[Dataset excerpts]
*-*-*
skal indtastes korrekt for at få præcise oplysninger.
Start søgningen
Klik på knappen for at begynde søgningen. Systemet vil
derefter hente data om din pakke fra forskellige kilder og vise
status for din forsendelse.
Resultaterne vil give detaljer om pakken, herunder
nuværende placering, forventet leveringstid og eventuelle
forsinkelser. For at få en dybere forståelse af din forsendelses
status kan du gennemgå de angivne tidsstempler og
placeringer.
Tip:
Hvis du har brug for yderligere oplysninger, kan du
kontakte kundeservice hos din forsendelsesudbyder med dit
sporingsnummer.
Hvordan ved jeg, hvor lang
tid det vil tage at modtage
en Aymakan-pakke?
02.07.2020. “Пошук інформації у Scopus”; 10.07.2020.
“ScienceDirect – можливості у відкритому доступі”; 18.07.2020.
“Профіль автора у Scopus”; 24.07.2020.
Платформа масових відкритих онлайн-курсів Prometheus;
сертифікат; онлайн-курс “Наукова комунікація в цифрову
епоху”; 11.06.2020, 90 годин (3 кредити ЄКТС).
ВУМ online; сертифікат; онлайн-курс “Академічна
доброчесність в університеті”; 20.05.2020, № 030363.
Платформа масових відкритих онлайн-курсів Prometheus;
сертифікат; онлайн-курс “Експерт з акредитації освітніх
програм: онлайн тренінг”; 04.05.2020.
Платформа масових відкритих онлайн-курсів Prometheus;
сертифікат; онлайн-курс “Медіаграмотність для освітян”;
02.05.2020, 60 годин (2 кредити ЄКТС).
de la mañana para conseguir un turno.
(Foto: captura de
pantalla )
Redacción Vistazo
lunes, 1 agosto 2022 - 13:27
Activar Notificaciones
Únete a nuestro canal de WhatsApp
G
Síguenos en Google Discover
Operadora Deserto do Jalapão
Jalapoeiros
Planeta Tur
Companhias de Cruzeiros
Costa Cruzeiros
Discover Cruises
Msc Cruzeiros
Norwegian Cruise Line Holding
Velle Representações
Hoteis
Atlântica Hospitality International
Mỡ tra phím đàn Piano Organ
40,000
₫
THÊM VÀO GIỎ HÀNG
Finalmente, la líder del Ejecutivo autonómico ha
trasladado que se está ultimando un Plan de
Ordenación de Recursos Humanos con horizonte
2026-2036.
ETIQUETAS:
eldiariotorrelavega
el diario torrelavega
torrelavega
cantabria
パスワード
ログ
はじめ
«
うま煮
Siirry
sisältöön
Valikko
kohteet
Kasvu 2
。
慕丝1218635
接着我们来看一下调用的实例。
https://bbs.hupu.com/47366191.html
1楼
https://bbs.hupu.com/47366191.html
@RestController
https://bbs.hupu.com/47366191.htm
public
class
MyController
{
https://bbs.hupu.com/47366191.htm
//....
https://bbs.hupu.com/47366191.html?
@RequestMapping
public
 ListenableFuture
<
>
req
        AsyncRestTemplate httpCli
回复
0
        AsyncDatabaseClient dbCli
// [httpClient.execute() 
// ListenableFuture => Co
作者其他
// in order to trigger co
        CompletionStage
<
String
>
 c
*-*-*
## What you have to do
Would you repeat, exactly and with nothing added, every line from the line containing "02.05.2020, 60 годин (2 кредити ЄКТС)." through the last line of the records above?

## Result
02.05.2020, 60 годин (2 кредити ЄКТС).
de la mañana para conseguir un turno.
(Foto: captura de
pantalla )
Redacción Vistazo
lunes, 1 agosto 2022 - 13:27
Activar Notificaciones
Únete a nuestro canal de WhatsApp
G
Síguenos en Google Discover
Operadora Deserto do Jalapão
Jalapoeiros
Planeta Tur
Companhias de Cruzeiros
Costa Cruzeiros
Discover Cruises
Msc Cruzeiros
Norwegian Cruise Line Holding
Velle Representações
Hoteis
Atlântica Hospitality International
Mỡ tra phím đàn Piano Organ
40,000
₫
THÊM VÀO GIỎ HÀNG
Finalmente, la líder del Ejecutivo autonómico ha
trasladado que se está ultimando un Plan de
Ordenación de Recursos Humanos con horizonte
2026-2036.
ETIQUETAS:
eldiariotorrelavega
el diario torrelavega
torrelavega
cantabria
パスワード
ログ
はじめ
«
うま煮
Siirry
sisältöön
Valikko
kohteet
Kasvu 2
。
慕丝1218635
接着我们来看一下调用的实例。
https://bbs.hupu.com/47366191.html
1楼
https://bbs.hupu.com/47366191.html
@RestController
https://bbs.hupu.com/47366191.htm
public
class
MyController
{
https://bbs.hupu.com/47366191.htm
//....
https://bbs.hupu.com/47366191.html?
@RequestMapping
public
 ListenableFuture
<
>
req
        AsyncRestTemplate httpCli
回复
0
        AsyncDatabaseClient dbCli
// [httpClient.execute() 
// ListenableFuture => Co
作者其他
// in order to trigger co
        CompletionStage
<
String
>
 c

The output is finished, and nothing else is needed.